#### EXERCISE:
With the line containing "Pose unit: median" as the starting point, output every line of the data below through its final line, character for character.

[Source data]
☆ ☆ ☆

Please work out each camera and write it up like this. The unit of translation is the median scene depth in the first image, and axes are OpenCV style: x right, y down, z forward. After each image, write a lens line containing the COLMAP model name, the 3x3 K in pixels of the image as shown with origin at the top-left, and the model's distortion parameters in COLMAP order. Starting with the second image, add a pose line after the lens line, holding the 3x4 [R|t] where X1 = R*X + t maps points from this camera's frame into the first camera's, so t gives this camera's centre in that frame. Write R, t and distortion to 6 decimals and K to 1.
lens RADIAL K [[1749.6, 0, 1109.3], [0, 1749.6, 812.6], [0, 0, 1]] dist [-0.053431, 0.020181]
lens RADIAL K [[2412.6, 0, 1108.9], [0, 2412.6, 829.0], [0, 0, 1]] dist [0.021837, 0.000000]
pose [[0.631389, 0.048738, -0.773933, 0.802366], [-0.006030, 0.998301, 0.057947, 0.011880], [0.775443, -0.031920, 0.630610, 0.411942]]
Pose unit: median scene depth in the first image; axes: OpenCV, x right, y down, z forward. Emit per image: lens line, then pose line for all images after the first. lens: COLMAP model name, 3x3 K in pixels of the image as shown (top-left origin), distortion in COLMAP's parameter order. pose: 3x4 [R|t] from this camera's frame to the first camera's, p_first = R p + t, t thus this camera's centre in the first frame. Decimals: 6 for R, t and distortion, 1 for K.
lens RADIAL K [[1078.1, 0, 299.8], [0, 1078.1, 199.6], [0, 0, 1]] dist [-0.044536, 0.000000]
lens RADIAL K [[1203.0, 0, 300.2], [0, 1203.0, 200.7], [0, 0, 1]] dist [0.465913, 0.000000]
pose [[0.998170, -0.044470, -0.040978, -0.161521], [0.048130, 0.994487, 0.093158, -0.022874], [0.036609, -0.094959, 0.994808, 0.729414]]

☆ ☆ ☆

#### RESPONSE TO THE TASK:
Pose unit: median scene depth in the first image; axes: OpenCV, x right, y down, z forward. Emit per image: lens line, then pose line for all images after the first. lens: COLMAP model name, 3x3 K in pixels of the image as shown (top-left origin), distortion in COLMAP's parameter order. pose: 3x4 [R|t] from this camera's frame to the first camera's, p_first = R p + t, t thus this camera's centre in the first frame. Decimals: 6 for R, t and distortion, 1 for K.
lens RADIAL K [[1078.1, 0, 299.8], [0, 1078.1, 199.6], [0, 0, 1]] dist [-0.044536, 0.000000]
lens RADIAL K [[1203.0, 0, 300.2], [0, 1203.0, 200.7], [0, 0, 1]] dist [0.465913, 0.000000]
pose [[0.998170, -0.044470, -0.040978, -0.161521], [0.048130, 0.994487, 0.093158, -0.022874], [0.036609, -0.094959, 0.994808, 0.729414]]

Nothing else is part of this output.